_Exercise instructions:_
Set the records down once more so that they match the source word for word.

(Records from a data source)
===

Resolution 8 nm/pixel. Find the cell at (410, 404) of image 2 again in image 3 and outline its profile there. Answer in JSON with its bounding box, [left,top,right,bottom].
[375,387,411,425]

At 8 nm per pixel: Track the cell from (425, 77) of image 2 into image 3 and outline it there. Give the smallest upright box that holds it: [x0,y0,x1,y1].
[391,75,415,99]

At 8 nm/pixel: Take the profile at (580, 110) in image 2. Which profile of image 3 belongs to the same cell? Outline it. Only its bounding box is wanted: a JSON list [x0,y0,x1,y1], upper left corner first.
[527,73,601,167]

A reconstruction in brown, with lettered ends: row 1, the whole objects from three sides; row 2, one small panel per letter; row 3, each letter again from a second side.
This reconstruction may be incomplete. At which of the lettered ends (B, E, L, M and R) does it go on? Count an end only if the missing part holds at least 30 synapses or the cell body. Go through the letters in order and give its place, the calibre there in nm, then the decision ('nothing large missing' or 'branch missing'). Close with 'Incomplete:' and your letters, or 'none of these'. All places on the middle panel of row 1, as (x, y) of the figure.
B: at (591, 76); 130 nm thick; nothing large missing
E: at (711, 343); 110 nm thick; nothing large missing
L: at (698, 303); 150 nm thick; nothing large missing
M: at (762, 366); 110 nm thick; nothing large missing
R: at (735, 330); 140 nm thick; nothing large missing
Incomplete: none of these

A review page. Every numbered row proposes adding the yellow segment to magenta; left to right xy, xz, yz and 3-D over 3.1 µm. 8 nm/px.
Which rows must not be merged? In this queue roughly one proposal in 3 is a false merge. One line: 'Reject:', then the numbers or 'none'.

===

_Solution to this problem:_
Resolution 8 nm/pixel. Find the cell at (410, 404) of image 2 again in image 3 and outline its profile there. Answer in JSON with its bounding box, [left,top,right,bottom].
[375,387,411,425]

At 8 nm per pixel: Track the cell from (425, 77) of image 2 into image 3 and outline it there. Give the smallest upright box that holds it: [x0,y0,x1,y1].
[391,75,415,99]

At 8 nm/pixel: Take the profile at (580, 110) in image 2. Which profile of image 3 belongs to the same cell? Outline it. Only its bounding box is wanted: a JSON list [x0,y0,x1,y1], upper left corner first.
[527,73,601,167]

A reconstruction in brown, with lettered ends: row 1, the whole objects from three sides; row 2, one small panel per letter; row 3, each letter again from a second side.
This reconstruction may be incomplete. At which of the lettered ends (B, E, L, M and R) does it go on? Count an end only if the missing part holds at least 30 synapses or the cell body. Go through the letters in order and give its place, the calibre there in nm, then the decision ('nothing large missing' or 'branch missing'). Close with 'Incomplete:' and your letters, or 'none of these'. All places on the middle panel of row 1, as (x, y) of the figure.
B: at (591, 76); 130 nm thick; nothing large missing
E: at (711, 343); 110 nm thick; nothing large missing
L: at (698, 303); 150 nm thick; nothing large missing
M: at (762, 366); 110 nm thick; nothing large missing
R: at (735, 330); 140 nm thick; nothing large missing
Incomplete: none of these

A review page. Every numbered row proposes adding the yellow segment to magenta; left to right xy, xz, yz and 3-D over 3.1 µm. 8 nm/px.
Which rows must not be merged? In this queue roughly one proposal in 3 is a false merge. One line: 'Reject:', then the numbers or 'none'.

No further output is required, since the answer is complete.